▶ **Assignment**:
From the entries below, copy every line that holds the word "critical".

==== Input for this task

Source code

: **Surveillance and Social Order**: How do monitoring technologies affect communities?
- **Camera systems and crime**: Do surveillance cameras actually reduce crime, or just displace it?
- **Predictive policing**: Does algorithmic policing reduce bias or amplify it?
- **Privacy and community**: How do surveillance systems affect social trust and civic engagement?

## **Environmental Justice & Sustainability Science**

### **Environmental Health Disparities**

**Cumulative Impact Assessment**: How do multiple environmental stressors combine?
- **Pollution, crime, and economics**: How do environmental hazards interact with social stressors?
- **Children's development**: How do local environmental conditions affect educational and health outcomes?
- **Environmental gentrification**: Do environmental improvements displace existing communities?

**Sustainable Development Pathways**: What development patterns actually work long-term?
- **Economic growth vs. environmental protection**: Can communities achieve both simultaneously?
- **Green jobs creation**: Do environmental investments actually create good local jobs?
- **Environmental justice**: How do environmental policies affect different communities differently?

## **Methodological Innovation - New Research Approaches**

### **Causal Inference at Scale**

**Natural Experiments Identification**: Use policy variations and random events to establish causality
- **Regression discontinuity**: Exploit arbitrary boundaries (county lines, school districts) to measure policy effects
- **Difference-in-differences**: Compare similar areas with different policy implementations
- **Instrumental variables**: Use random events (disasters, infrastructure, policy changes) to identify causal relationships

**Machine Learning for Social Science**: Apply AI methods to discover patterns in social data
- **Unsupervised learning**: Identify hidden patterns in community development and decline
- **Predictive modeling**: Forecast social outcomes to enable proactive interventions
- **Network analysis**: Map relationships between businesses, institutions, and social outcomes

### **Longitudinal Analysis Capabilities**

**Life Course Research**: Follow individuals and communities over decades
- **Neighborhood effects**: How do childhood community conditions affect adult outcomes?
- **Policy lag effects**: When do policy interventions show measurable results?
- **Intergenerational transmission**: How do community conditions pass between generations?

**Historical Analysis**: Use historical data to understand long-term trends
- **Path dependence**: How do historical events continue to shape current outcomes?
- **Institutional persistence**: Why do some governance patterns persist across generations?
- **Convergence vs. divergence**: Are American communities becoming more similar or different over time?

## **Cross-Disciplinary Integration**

========
==== Input for this task

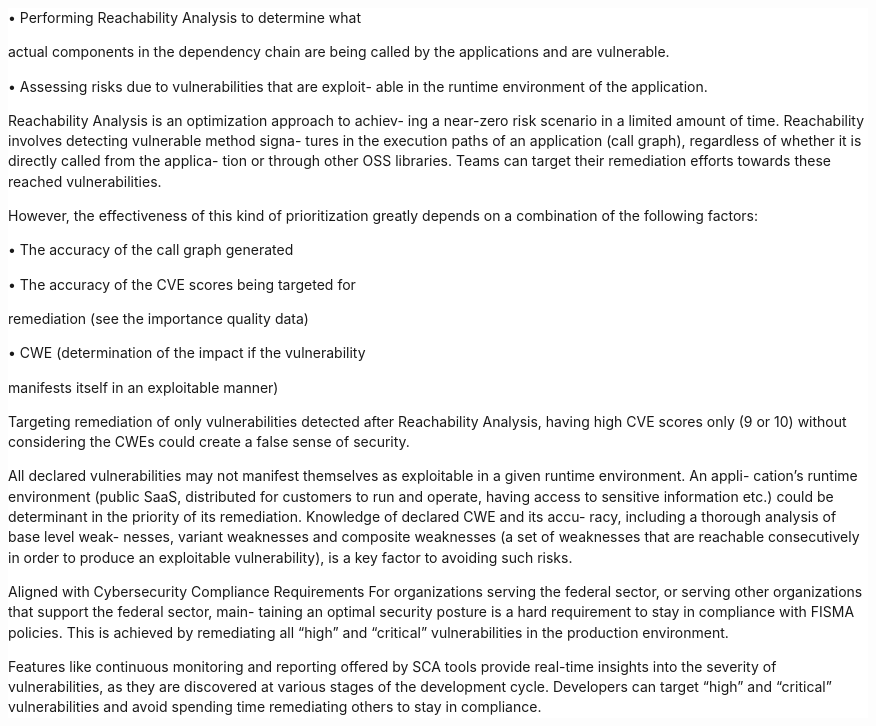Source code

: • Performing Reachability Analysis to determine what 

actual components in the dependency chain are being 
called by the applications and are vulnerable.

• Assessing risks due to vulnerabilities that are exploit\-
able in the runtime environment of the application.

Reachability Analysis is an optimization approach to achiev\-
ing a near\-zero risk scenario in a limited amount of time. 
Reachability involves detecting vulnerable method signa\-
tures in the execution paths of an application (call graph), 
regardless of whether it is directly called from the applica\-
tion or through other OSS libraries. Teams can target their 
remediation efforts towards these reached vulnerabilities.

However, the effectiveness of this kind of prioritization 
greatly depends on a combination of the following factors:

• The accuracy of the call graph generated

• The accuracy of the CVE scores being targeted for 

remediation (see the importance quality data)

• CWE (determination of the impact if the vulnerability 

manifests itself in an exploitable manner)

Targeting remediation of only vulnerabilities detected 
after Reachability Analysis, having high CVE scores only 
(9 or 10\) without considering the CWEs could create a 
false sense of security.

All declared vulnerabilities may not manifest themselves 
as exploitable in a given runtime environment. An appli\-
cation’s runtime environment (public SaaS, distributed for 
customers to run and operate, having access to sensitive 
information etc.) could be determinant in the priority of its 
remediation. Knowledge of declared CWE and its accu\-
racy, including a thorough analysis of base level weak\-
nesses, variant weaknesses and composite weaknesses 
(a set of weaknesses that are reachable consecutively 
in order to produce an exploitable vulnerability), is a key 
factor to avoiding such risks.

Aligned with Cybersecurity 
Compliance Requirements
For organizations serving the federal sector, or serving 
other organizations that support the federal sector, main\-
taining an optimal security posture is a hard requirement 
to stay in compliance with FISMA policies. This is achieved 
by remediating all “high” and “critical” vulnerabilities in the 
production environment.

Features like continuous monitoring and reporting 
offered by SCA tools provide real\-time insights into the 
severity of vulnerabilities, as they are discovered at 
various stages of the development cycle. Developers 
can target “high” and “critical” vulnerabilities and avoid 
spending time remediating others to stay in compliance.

========

▶ **Answer section**:
by remediating all “high” and “critical” vulnerabilities in the 
can target “high” and “critical” vulnerabilities and avoid 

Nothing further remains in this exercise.